***** EXCERPT TO READ
He backed the Pono Kickstarter campaign. Now, he’s backing a website to warn others.
Even Neil Young doesn’t release his own music on Pono, at least not before Tidal. So why should die-hard fans care anymore? Enter ponosucks.com, created by one of Pono’s biggest believers. Keep in mind, this is a guy that actually contributed money to the Pono Kickstarter campaign, which ultimately raised millions and an inordinate amount of hype.
He cried tears of joy when he started using one of the first Pono players every created. Now, he’s crying for a different reason. Here’s his opening salvo on the site:
“Allow me to preface this site with an opening statement, If you will:
This is a site created by one former fan of the PONO Music Player. An Original Kick Starter backer’s site. It is intended as a personal review, AN OPINION and some ranting. All in the hope that you are able to decide whether or not to part with your money and buy into this.
This is NOT an Anti “Shakey” (AKA Neil Young) site.
To say I am a fan of the man, his muse, talents and creations, as an artist and performer would be an understatement……..
I have admired, listened to, enjoyed, legally purchased AND re-purchased all of his music & wares (including two PONO players and, perhaps the GREATEST BOXED SET of ALL TIME, Archives, Volume 1) Numerous times. I own all of his released, recorded works in various formats. I have seen him perform in all his varied permutations, in many different settings and venues over fifty times and, for the most part, thoroughly enjoyed the musical ‘ride’.”
The anonymous die-hard has indeed suffered greatly. After getting his limited edition player from his Kickstarter backing, he then purchased an additional Pono player to complement his limited edition gem. He then purchased hundreds of dollars worth of downloads from the Pono Store, while enduring a massive executive shake-up and slide towards oblivion.
That store has now become the bane of his existence, and the subject of another rant, here.
The lingering question is why Neil Young got it so wrong, and more importantly, why so many followed him into digital failure. Downloads are now in a tailspin, further pushing Pono into a marginalized position. But right out of the gate, the music industry was shocked to see a triangular, awkward download player and high-priced online store with limited selection. This was a move backwards!
**********
***** RECORDED INFORMATION
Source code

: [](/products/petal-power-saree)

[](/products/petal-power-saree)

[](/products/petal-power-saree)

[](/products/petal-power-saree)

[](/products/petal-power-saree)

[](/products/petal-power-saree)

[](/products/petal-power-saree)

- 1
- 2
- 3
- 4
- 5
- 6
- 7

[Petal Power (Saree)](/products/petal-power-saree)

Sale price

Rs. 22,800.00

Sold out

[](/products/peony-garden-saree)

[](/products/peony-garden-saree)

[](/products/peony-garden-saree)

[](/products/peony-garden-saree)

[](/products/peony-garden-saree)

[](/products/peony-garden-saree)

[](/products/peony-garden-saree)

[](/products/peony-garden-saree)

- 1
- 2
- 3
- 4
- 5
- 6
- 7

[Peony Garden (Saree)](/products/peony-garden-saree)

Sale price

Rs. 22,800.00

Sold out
**********
According to the article about ponosucks.com, how many times has the site's creator seen Neil Young perform?

_RESPONSE_. Over fifty times.